Delivery of a message depends on the filtering system carriers use. When subscribers receive messages they find objectionable, they may file complaints or report the carrier to governing bodies, seek damages, or simply stop being a customer. All of these things reduce the revenue of or increase costs for carriers. Thus, it is in the best interest of carriers to protect their subscribers from what they consider to be objectionable content.
How do carriers filter messages?
There is no standard practice for carrier filtering across all carriers. For some, filtering can range from a simple static list of prohibited terms to advanced machine learning systems that work in real time. Regardless of the system, carriers keep their filtering systems closely guarded secrets. In turn, we cannot say definitively how these systems work or why a particular message was filtered.
How do I prevent my messages from being filtered?
A confusing message to users might seem like someone they don’t know has their contact information. Suspicious users are more likely to report messages to their carrier, and when messages are reported to carriers it becomes very likely that future messages from that number or with similar content will be filtered. In some cases, the user may have forgotten that they requested the message. Also, how the message is formatted and written is important: overly long messages, overly capitalized messages, mysterious links, hyperbole, and using aggressive language can raise the level of suspicion users feel about a message.
Carriers in the U.S. and Canada appear to be using adaptive (machine learning) software systems to protect their users. These systems factor in both the rate of send, as well as the content of the messages and behave very much like email filtering systems. Messages receive a cumulative score based on how many messages have come from a phone number during a time period, how many similar messages have transited the carrier’s network, or if the message contains content that makes it a high match for spam. Time periods are measured by the second, minute, hour and day.

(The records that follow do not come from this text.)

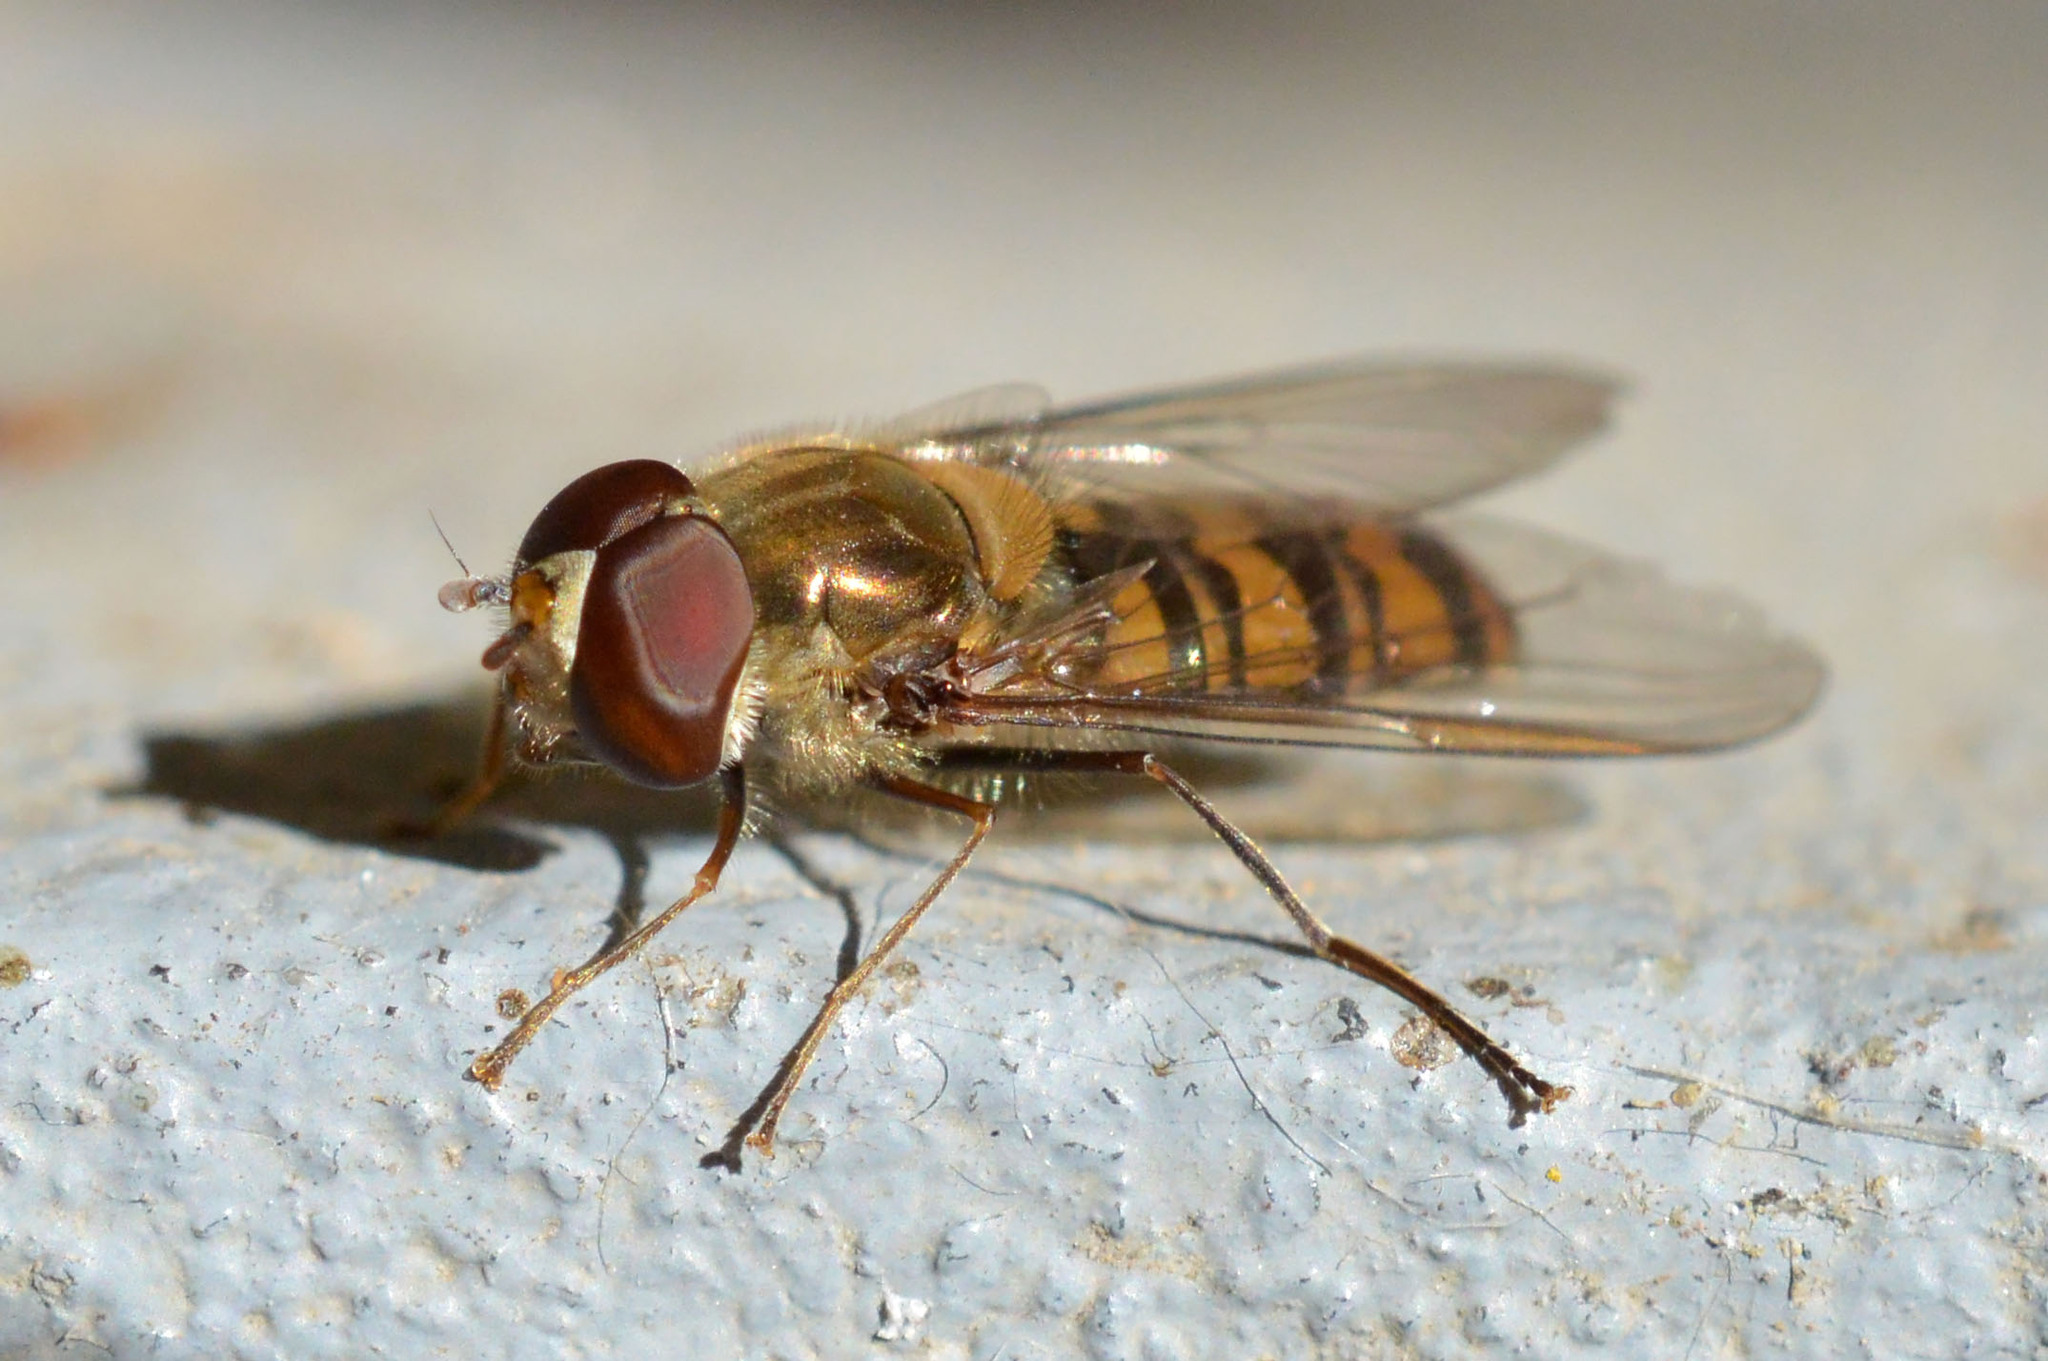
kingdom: Animalia
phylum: Arthropoda
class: Insecta
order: Diptera
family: Syrphidae
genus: Episyrphus
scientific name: Episyrphus balteatus
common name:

I think my number has been blacklisted by a carrier. Can I get it removed?
No. However most blacklists in the US and Canada use a “cooling off” period, which means that most numbers will automatically be removed from the blacklist after a period of time. This period of time varies based on how many messages were blocked by the carrier from this number, and carriers do not share this time period with us.
Can I get my messages whitelisted by the carriers?
US Carriers do not whitelist messages from long code numbers. If you are sending many messages with identical content to a large number of users, you are at high risk of having your messages filtered by carriers.